• **TASK MATERIAL**
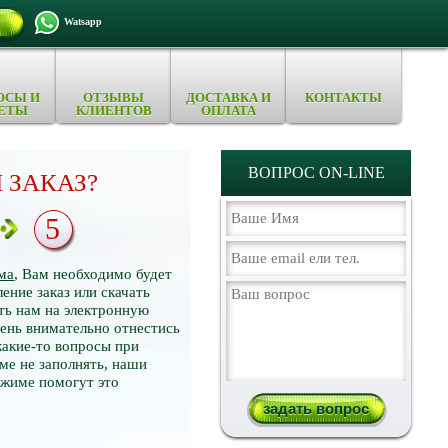
Watsapp
ОСЫ И
ОТЗЫВЫ
ДОСТАВКА И
КОНТАКТЫ
ЕТЫ
КЛИЕНТОВ
ОПЛАТА
ВОПРОС ON-LINE
 ЗАКАЗ?
5
ма
, Вам необходимо будет
ение заказ или скачать
ть нам на электронную
нь внимательно отнестись
какие-то вопросы при
ме не заполнять, наши
ежиме помогут это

• **ACTIVITY**
What is needed is the full material, retyped unchanged, with no pictures in it.

• **OUTPUT FOR THIS EXERCISE**
Watsapp
ОСЫ И
ОТЗЫВЫ
ДОСТАВКА И
КОНТАКТЫ
ЕТЫ
КЛИЕНТОВ
ОПЛАТА
ВОПРОС ON-LINE
 ЗАКАЗ?
5
ма
, Вам необходимо будет
ение заказ или скачать
ть нам на электронную
нь внимательно отнестись
какие-то вопросы при
ме не заполнять, наши
ежиме помогут это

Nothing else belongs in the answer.